---- Material shown

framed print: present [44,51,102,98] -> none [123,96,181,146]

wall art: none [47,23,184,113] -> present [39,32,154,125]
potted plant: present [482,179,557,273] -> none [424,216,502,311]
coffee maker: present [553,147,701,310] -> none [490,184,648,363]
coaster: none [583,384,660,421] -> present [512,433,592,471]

--------
---- Material shown

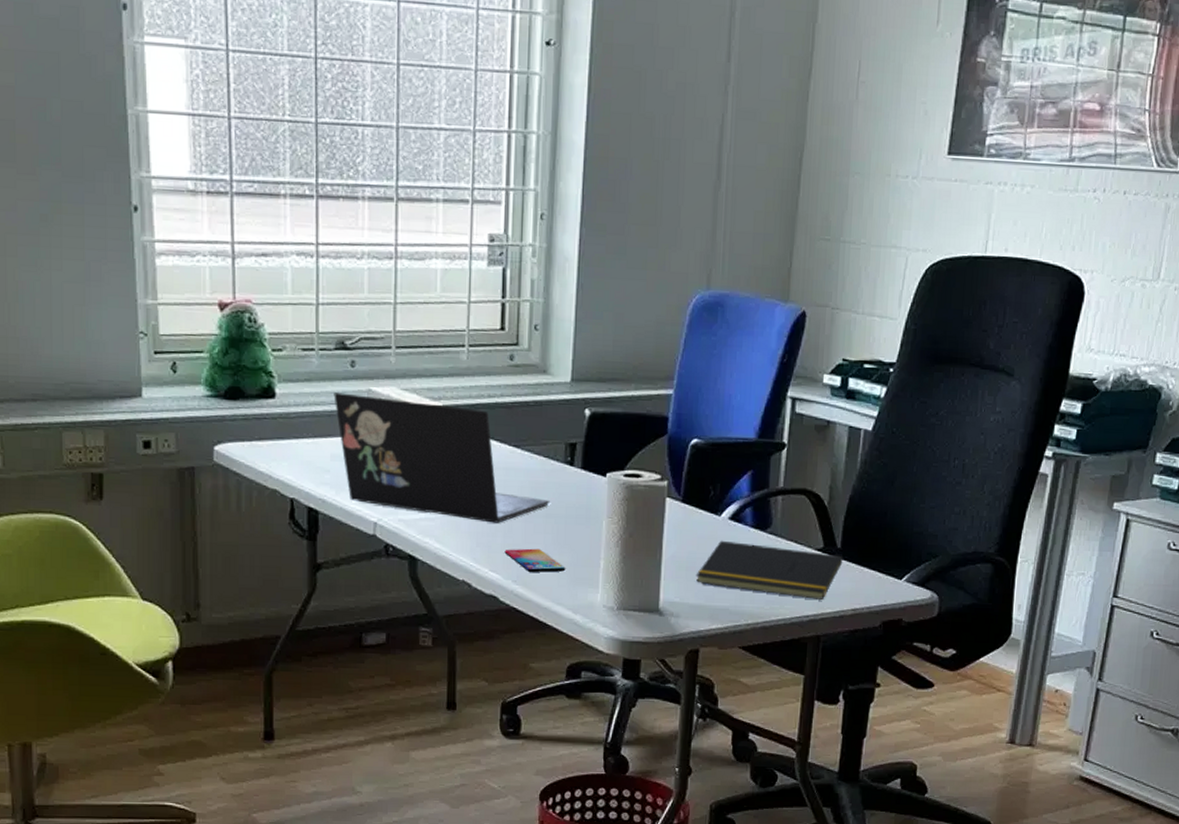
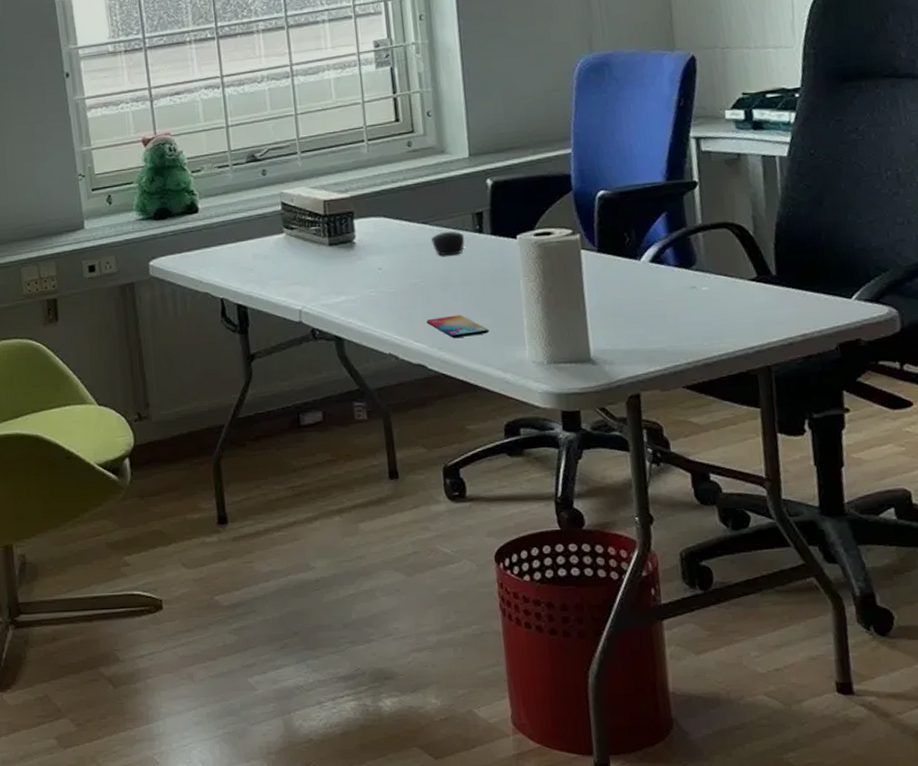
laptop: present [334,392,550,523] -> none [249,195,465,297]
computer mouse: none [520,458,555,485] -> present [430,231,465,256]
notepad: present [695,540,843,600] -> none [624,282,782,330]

--------

Try it: The required output is the stretch of entries above from the line containing "laptop: present [334,392,550,523]" through the line containing "notepad: present [695,540,843,600]", reproduced exactly.

Written solution:
laptop: present [334,392,550,523] -> none [249,195,465,297]
computer mouse: none [520,458,555,485] -> present [430,231,465,256]
notepad: present [695,540,843,600] -> none [624,282,782,330]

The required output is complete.